Cependant, puisque le Contenu Nucléaire est une « aire de consensus » (Eco 1997b, p.139 130 ), il peut résoudre cette dernière question en observant ce que tous les autres capitaines font : « All the captains in the harbour were going to attend » (Conrad 1911d, p.435).

Mais alors, y aurait-il quelque part un précepte, par exemple, sur le mariage des capitaines ? Le capitaine veuf semble en énoncer un : « Don’t you ever marry unless you can chuck the sea first » ; et le narrateur est tout prêt à l’inclure dans son code de conduite : « I felt convinced that I would never marry » (Conrad 1911d, p.439). Pourtant, ce célibat consenti semble avoir eu sur d’autres un effet néfaste pour leur équilibre mental. A trop suivre cette éventuelle règle de conduite, on finit par se croire marié à sa figure de proue, comme le capitaine du Hilda : « ‘A new figurehead!’ he scolded in unquenchable indignation. ‘Why! I’ve been a widower now for eight-and-twenty years come next May and I would just as soon think of getting a new wife’ » (Conrad 1911d, p.440).

A première vue, tous ces épisodes préliminaires semblent superflus, sans importance réelle pour le récit, sortes de digressions plus ou moins comiques. Du moins seraient-ils tels s’ils n’avaient en commun de poser la question fondamentale pour le narrateur : jusqu’où s’étend « l’aire de consensus » ? En d’autres termes : quel est le CN du mot ‘capitaine’ ?

Cette interrogation est si centrale que c’est elle qui culmine dans la maison de Jacobus : le code permet-il en effet de mêler affaires et sentiments ? C’est sans ambages que la duègne d’Alice insiste sur ce problème d’éthiquette : « Sitting here staring at that girl – is that what you call business ? » (Conrad 1911d, p.460) ; « Bags ! Look at that now ! Didn’t I hear you holding forth to that graceless wretch ? » (p.461) ; « You’re one of those men he does business with. Well – why don’t you leave us in peace, my good fellow ? » (pp.462, 466).

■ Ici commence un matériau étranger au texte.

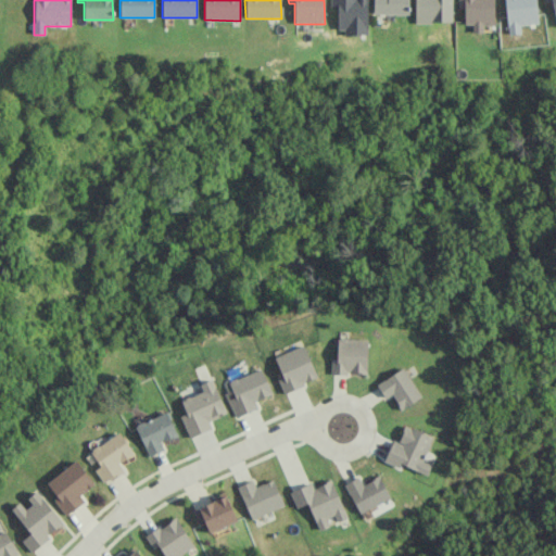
[(373,0),(373,14),(408,15),(408,0),(373,0)]
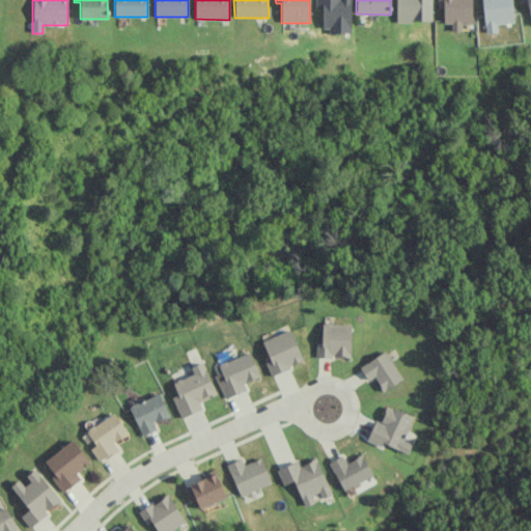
[(437,0),(438,7),(443,7),(443,23),(451,23),(451,31),(460,31),(460,25),(472,24),(471,0),(437,0)]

Selon la duègne, le code est clair : « The shop’s for business » (p.460), la maison est privée, et les deux ne doivent pas interférer. Pour le narrateur, il l’est moins : « ‘Mr. Jacobus’, I pronounced slowly. ‘Do you really think that upon the whole and taking various matters into consideration – I mean everything, do you understand ? – it would be a good thing for me to trade, let us say, with you ?’ » (p.479).

Ainsi, toute l’expérience du narrateur sur l’île Maurice consiste-t-elle à éprouver son « Type Cognitif » (Eco 1997b, p.133 131 ) du Capitaine, c’est-à-dire à vérifier la pertinence de la perception privée qu’il a de sa propre fonction. Il est, à ce stade, exactement comme le Bidayūh qui voit un avion et en perçoit le caractère « artefact volant ». Il cherche à obtenir confirmation ou infirmation de son choix du mot beron [beRon] pour le désigner, auprès des autres membres de sa tribu. En particulier, il cherche à savoir si un consensus se fait sur la non pertinence pour le Contenu Nucléaire de traits comme « plus léger » ou « plus lourd » que l’air. Cela décidera de l’avenir du mot beron (prononciation locale de « balloon ») pour nommer les avions 132 .

Le narrateur de ‘A Smile of Fortune’ en est lui aussi réduit à interroger ses semblables pour préciser le CN d’une fonction visiblement nouvelle pour lui.

Notes
129.

Matthieu, 6, 11.

130.

« area di consenso » (Eco 1997a, p.115).

131.

« Tipo Cognitivo » (Eco 1997a, p.109).

132.

Et effectivement, ni le bidayūh ni le malais sarawakien (qui appelle les avions belon [b¶lon]) n’ont retenu la densité dans leur Contenu Nucléaire, bien que leur « Contenu Molaire » (Eco 1997b, p.144 = les propriétés enregistrées par leur encyclopédie) en connaisse parfaitement l’existence.